# Exercise:
Rewrite the data below as a numbered list, one line per item, leaving out blank lines and pictures.

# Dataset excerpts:
· · ·
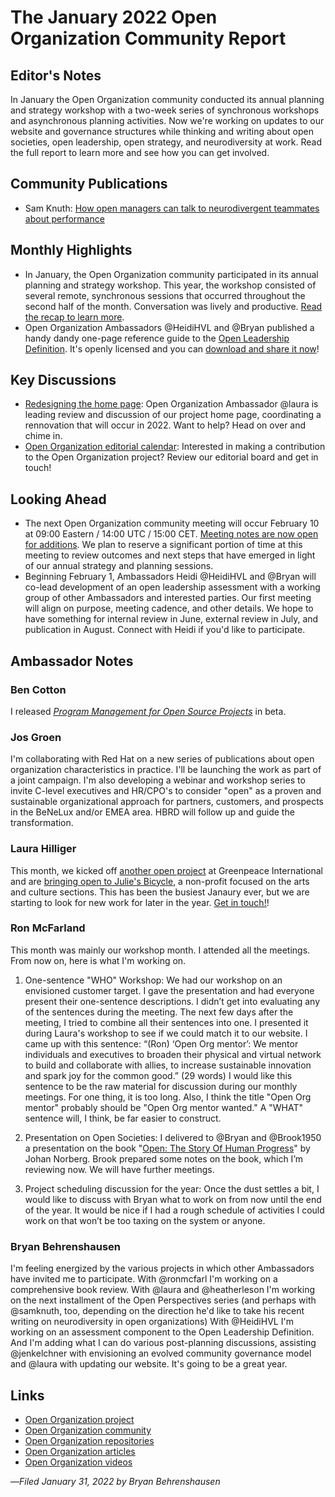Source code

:# The January 2022 Open Organization Community Report

## Editor's Notes
In January the Open Organization community conducted its annual planning and strategy workshop with a two-week series of synchronous workshops and asynchronous planning activities. Now we're working on updates to our website and governance structures while thinking and writing about open societies, open leadership, open strategy, and neurodiversity at work. Read the full report to learn more and see how you can get involved.

## Community Publications
- Sam Knuth: [How open managers can talk to neurodivergent teammates about performance](https://opensource.com/open-organization/22/1/open-managers-neurodiversity-performance)

## Monthly Highlights
- In January, the Open Organization community participated in its annual planning and strategy workshop. This year, the workshop consisted of several remote, synchronous sessions that occurred throughout the second half of the month. Conversation was lively and productive. [Read the recap to learn more](https://www.theopenorganization.community/t/2022-strategy-planning-workshop/266/19?u=bryan).
- Open Organization Ambassadors @HeidiHVL and @Bryan published a handy dandy one-page reference guide to the [Open Leadership Definition](https://github.com/open-organization/open-leadership-definition). It's openly licensed and you can [download and share it now](https://github.com/open-organization/open-leadership-definition/blob/main/Resources/Handouts/mindsets-and-behaviors/open-leadership-mindsets-behaviors-handout.pdf)!

## Key Discussions
- [Redesigning the home page](https://github.com/open-organization/open-organization.github.io/issues/26): Open Organization Ambassador @laura  is leading review and discussion of our project home page, coordinating a rennovation that will occur in 2022. Want to help? Head on over and chime in.
- [Open Organization editorial calendar](https://github.com/open-organization/editorial/issues): Interested in making a contribution to the Open Organization project? Review our editorial board and get in touch!

## Looking Ahead
- The next Open Organization community meeting will occur February 10 at 09:00 Eastern / 14:00 UTC / 15:00 CET. [Meeting notes are now open for additions](https://notes.theopenorganization.org/dwZUtLCZRcWkhick5IZHZA#). We plan to reserve a significant portion of time at this meeting to review outcomes and next steps that have emerged in light of our annual strategy and planning sessions.
- Beginning February 1, Ambassadors Heidi @HeidiHVL and @Bryan will co-lead development of an open leadership assessment with a working group of other Ambassadors and interested parties. Our first meeting will align on purpose, meeting cadence, and other details. We hope to have something for internal review in June, external review in July, and publication in August. Connect with Heidi if you'd like to participate.

## Ambassador Notes

### Ben Cotton
I released [*Program Management for Open Source Projects*](https://pragprog.com/titles/bcosp/) in beta.

### Jos Groen
I'm collaborating with Red Hat on a new series of publications about open organization characteristics in practice. I'll be launching the work as part of a joint campaign. I'm also developing a webinar and workshop series to invite C-level executives and HR/CPO's to consider "open" as a proven and sustainable organizational approach for partners, customers, and prospects in the BeNeLux and/or EMEA area. HBRD will follow up and guide the transformation.

### Laura Hilliger
This month, we kicked off [another open project](https://blog.weareopen.coop/communicating-with-intention-b3017ca81f38) at Greenpeace International and are [bringing open to Julie's Bicycle](https://blog.weareopen.coop/open-and-creative-climate-platform-116640a62132), a non-profit focused on the arts and culture sections. This has been the busiest Janaury ever, but we are starting to look for new work for later in the year. [Get in touch!](https://weareopen.coop/contact/)!

### Ron McFarland
This month was mainly our workshop month. I attended all the meetings. From now on, here is what I'm working on.

1. One-sentence "WHO" Workshop: We had our workshop on an envisioned customer target.  I gave the presentation and had everyone present their one-sentence descriptions.  I didn’t get into evaluating any of the sentences during the meeting.  The next few days after the meeting, I tried to combine all their sentences into one.  I presented it during Laura's workshop to see if we could match it to our website. I came up with this sentence:  “(Ron) ‘Open Org mentor’:  We mentor individuals and executives to broaden their physical and virtual network to build and collaborate with allies, to increase sustainable innovation and spark joy for the common good.” (29 words)  I would like this sentence to be the raw material for discussion during our monthly meetings. For one thing, it is too long. Also, I think the title "Open Org mentor" probably should be "Open Org mentor wanted." A "WHAT" sentence will, I think, be far easier to construct.

2. Presentation on Open Societies: I delivered to @Bryan and @Brook1950 a presentation on the book "[Open: The Story Of Human Progress](https://www.goodreads.com/book/show/52342434-open)" by Johan Norberg.  Brook prepared some notes on the book, which I’m reviewing now. We will have further meetings.

3. Project scheduling discussion for the year: Once the dust settles a bit, I would like to discuss with Bryan what to work on from now until the end of the year. It would be nice if I had a rough schedule of activities I could work on that won’t be too taxing on the system or anyone.

### Bryan Behrenshausen
I'm feeling energized by the various projects in which other Ambassadors have invited me to participate. With @ronmcfarl I'm working on a comprehensive book review. With @laura and @heatherleson I'm working on the next installment of the Open Perspectives series (and perhaps with @samknuth, too, depending on the direction he'd like to take his recent writing on neurodiversity in open organizations) With @HeidiHVL I'm working on an assessment component to the Open Leadership Definition. And I'm adding what I can do various post-planning discussions, assisting @jenkelchner with envisioning an evolved community governance model and @laura with updating our website. It's going to be a great year.

## Links

- [Open Organization project](http://theopenorganization.org/)
- [Open Organization community](http://theopenorganization.community)
- [Open Organization repositories](http://github.com/open-organization)
- [Open Organization articles](http://opensource.com/open-organization)
- [Open Organization videos](http://theopenorganization.tv)

—*Filed January 31, 2022 by Bryan Behrenshausen*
· · ·
# Result of this exercise:
1. Source code
2. :# The January 2022 Open Organization Community Report
3. ## Editor's Notes
4. In January the Open Organization community conducted its annual planning and strategy workshop with a two-week series of synchronous workshops and asynchronous planning activities. Now we're working on updates to our website and governance structures while thinking and writing about open societies, open leadership, open strategy, and neurodiversity at work. Read the full report to learn more and see how you can get involved.
5. ## Community Publications
6. - Sam Knuth: [How open managers can talk to neurodivergent teammates about performance](https://opensource.com/open-organization/22/1/open-managers-neurodiversity-performance)
7. ## Monthly Highlights
8. - In January, the Open Organization community participated in its annual planning and strategy workshop. This year, the workshop consisted of several remote, synchronous sessions that occurred throughout the second half of the month. Conversation was lively and productive. [Read the recap to learn more](https://www.theopenorganization.community/t/2022-strategy-planning-workshop/266/19?u=bryan).
9. - Open Organization Ambassadors @HeidiHVL and @Bryan published a handy dandy one-page reference guide to the [Open Leadership Definition](https://github.com/open-organization/open-leadership-definition). It's openly licensed and you can [download and share it now](https://github.com/open-organization/open-leadership-definition/blob/main/Resources/Handouts/mindsets-and-behaviors/open-leadership-mindsets-behaviors-handout.pdf)!
10. ## Key Discussions
11. - [Redesigning the home page](https://github.com/open-organization/open-organization.github.io/issues/26): Open Organization Ambassador @laura  is leading review and discussion of our project home page, coordinating a rennovation that will occur in 2022. Want to help? Head on over and chime in.
12. - [Open Organization editorial calendar](https://github.com/open-organization/editorial/issues): Interested in making a contribution to the Open Organization project? Review our editorial board and get in touch!
13. ## Looking Ahead
14. - The next Open Organization community meeting will occur February 10 at 09:00 Eastern / 14:00 UTC / 15:00 CET. [Meeting notes are now open for additions](https://notes.theopenorganization.org/dwZUtLCZRcWkhick5IZHZA#). We plan to reserve a significant portion of time at this meeting to review outcomes and next steps that have emerged in light of our annual strategy and planning sessions.
15. - Beginning February 1, Ambassadors Heidi @HeidiHVL and @Bryan will co-lead development of an open leadership assessment with a working group of other Ambassadors and interested parties. Our first meeting will align on purpose, meeting cadence, and other details. We hope to have something for internal review in June, external review in July, and publication in August. Connect with Heidi if you'd like to participate.
16. ## Ambassador Notes
17. ### Ben Cotton
18. I released [*Program Management for Open Source Projects*](https://pragprog.com/titles/bcosp/) in beta.
19. ### Jos Groen
20. I'm collaborating with Red Hat on a new series of publications about open organization characteristics in practice. I'll be launching the work as part of a joint campaign. I'm also developing a webinar and workshop series to invite C-level executives and HR/CPO's to consider "open" as a proven and sustainable organizational approach for partners, customers, and prospects in the BeNeLux and/or EMEA area. HBRD will follow up and guide the transformation.
21. ### Laura Hilliger
22. This month, we kicked off [another open project](https://blog.weareopen.coop/communicating-with-intention-b3017ca81f38) at Greenpeace International and are [bringing open to Julie's Bicycle](https://blog.weareopen.coop/open-and-creative-climate-platform-116640a62132), a non-profit focused on the arts and culture sections. This has been the busiest Janaury ever, but we are starting to look for new work for later in the year. [Get in touch!](https://weareopen.coop/contact/)!
23. ### Ron McFarland
24. This month was mainly our workshop month. I attended all the meetings. From now on, here is what I'm working on.
25. 1. One-sentence "WHO" Workshop: We had our workshop on an envisioned customer target.  I gave the presentation and had everyone present their one-sentence descriptions.  I didn’t get into evaluating any of the sentences during the meeting.  The next few days after the meeting, I tried to combine all their sentences into one.  I presented it during Laura's workshop to see if we could match it to our website. I came up with this sentence:  “(Ron) ‘Open Org mentor’:  We mentor individuals and executives to broaden their physical and virtual network to build and collaborate with allies, to increase sustainable innovation and spark joy for the common good.” (29 words)  I would like this sentence to be the raw material for discussion during our monthly meetings. For one thing, it is too long. Also, I think the title "Open Org mentor" probably should be "Open Org mentor wanted." A "WHAT" sentence will, I think, be far easier to construct.
26. 2. Presentation on Open Societies: I delivered to @Bryan and @Brook1950 a presentation on the book "[Open: The Story Of Human Progress](https://www.goodreads.com/book/show/52342434-open)" by Johan Norberg.  Brook prepared some notes on the book, which I’m reviewing now. We will have further meetings.
27. 3. Project scheduling discussion for the year: Once the dust settles a bit, I would like to discuss with Bryan what to work on from now until the end of the year. It would be nice if I had a rough schedule of activities I could work on that won’t be too taxing on the system or anyone.
28. ### Bryan Behrenshausen
29. I'm feeling energized by the various projects in which other Ambassadors have invited me to participate. With @ronmcfarl I'm working on a comprehensive book review. With @laura and @heatherleson I'm working on the next installment of the Open Perspectives series (and perhaps with @samknuth, too, depending on the direction he'd like to take his recent writing on neurodiversity in open organizations) With @HeidiHVL I'm working on an assessment component to the Open Leadership Definition. And I'm adding what I can do various post-planning discussions, assisting @jenkelchner with envisioning an evolved community governance model and @laura with updating our website. It's going to be a great year.
30. ## Links
31. - [Open Organization project](http://theopenorganization.org/)
32. - [Open Organization community](http://theopenorganization.community)
33. - [Open Organization repositories](http://github.com/open-organization)
34. - [Open Organization articles](http://opensource.com/open-organization)
35. - [Open Organization videos](http://theopenorganization.tv)
36. —*Filed January 31, 2022 by Bryan Behrenshausen*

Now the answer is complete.